過ごしやすい春も終わり、ジメジメとした梅雨、そして暑い夏がやってきます。この時期は、近年特に毎年マスコミを賑わしている「車内熱中症」のシーズンです。ほんの少しの油断が、幼い子供を犠牲にしてしまい、そして取り返しのつかない後悔を一生しなければならない、それが「車内熱中症」の恐怖です。
そこで、2007年4月26日、ロードサービスで有名なJAFがユーザーテストの一環として、「春の車内温度」テストを埼玉県の河川敷の公園で行いました。今回はそのレポートをお伝えします。
テストは朝5時から開始され、日没の1時間前、18時まで記録されました。実験当日、日の出直前の気温は約6度、最高気温は約23度。途中、最高気温を測定した13時過ぎから曇り始め、14時半過ぎには、にわか雨が降り出すという一般的な感覚では、熱中症の危険性を感じることはない穏やかな1日でした。しかし、テスト結果は「車内熱中症」の危険を警告していました。
穏やかな気温23度の中に放置された車内温度は、最高でダッシュボードの約70度。室内の温度は約49度にも達していました。また、車内に放置されたダミーの皮膚温度は約45度にもなりました。
この日の実験結果を詳しくみてみると、日の出直後の6時過ぎに外気温と車内温が同じになり、緩やかに上下を繰り返しながら上昇して行く外気温は春らしい1日かと予想されました。
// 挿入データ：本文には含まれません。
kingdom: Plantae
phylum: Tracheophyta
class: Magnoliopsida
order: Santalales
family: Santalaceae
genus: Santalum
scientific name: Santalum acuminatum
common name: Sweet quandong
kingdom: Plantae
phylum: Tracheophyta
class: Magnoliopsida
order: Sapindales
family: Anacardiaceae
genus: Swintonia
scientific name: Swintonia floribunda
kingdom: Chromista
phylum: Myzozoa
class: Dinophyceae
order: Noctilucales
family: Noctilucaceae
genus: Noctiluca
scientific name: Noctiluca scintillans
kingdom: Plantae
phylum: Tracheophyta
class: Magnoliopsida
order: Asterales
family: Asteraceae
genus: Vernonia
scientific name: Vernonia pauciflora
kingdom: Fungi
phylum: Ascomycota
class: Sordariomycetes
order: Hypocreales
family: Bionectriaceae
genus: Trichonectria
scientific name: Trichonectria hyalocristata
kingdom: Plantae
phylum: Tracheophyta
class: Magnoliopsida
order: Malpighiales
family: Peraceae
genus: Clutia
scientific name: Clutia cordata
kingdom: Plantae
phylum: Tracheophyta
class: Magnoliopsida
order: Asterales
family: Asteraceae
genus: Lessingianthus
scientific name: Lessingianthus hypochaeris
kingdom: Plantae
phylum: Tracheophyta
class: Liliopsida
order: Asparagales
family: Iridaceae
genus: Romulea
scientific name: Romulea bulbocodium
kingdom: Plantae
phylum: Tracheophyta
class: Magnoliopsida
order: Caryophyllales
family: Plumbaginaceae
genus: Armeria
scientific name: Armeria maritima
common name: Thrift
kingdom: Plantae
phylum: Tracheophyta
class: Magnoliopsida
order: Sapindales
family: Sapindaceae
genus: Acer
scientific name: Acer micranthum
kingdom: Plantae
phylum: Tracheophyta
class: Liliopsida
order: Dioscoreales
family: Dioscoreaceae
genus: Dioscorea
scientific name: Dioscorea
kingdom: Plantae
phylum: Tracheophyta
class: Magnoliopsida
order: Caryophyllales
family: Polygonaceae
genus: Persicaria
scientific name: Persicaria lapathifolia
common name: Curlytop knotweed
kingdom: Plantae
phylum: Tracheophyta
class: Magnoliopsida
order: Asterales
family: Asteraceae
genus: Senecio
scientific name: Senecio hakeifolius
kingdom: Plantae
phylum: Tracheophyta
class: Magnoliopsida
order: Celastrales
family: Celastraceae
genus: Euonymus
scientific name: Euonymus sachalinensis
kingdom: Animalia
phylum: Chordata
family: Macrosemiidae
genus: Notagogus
しかし4時間後の10時には外気温20度に対して、密閉された車内温度はドンドン上昇して行き40度を超え、外気温と20度の差が出ていました。この日は日差しも決して強い方でなく、時折曇ったりしながら気温は上下しながら上昇していくのに対して、車内温度は上昇し続けました。
過去のデータを参考にすると、晴天の最高気温約22度のとき、車内温度が1時間で約47度まで上がった報告もありました。ここで特に注意しなくてはいけないのは、人間は元々体温があるということです。約37度の人の体温は、数分で40度を越えてしまいます。まして小さな子供では熱の上昇が大人よりも速いということです。
車内熱中症の一番怖いのは、大人の「ほんの少しの油断」です。「ちょっとだから…」「寝ているから…」「窓を少し開けて換気をしてあるから大丈夫」、これらは全て油断です。数センチ窓を開けておいても、車内温度はあまり変わらないという実験結果も出ています。数分前までリアシートでかわいい寝顔をしていたわが子が、そのままの姿で亡くなっていることが現実に起こってしまうのです。
今回の実験はまだまだ熱中症の危険を感じられない春にあえて行われました。それでもダッシュボードに置かれた缶飲料は破裂してしまいました。決して車内に子供は置いていかない、目を離さない。それだけで、「車内熱中症」は防げるのです。
■熱中症とは
熱中症とは暑熱環境の中で、スポーツや労働を行うことで体内の温度が上がり、やがて通常の体温調節が出来なくなり、体温を維持するための生理的な反応により生じた失調状態から、全身の臓器の機能不全に至るまでの連続的な病態とされています。
■症状
I度 手足や腹筋などの筋肉に痛みを伴った痙攣(こむら返り)や失神(数秒程度)。
II度 めまい・疲労感・虚脱感・頭痛・吐き気・嘔吐・失神などが重なって起きる。
III度 意識障害やおかしな行動言動や過呼吸・ショック症状がII度に重なり起こる。そして死に至る。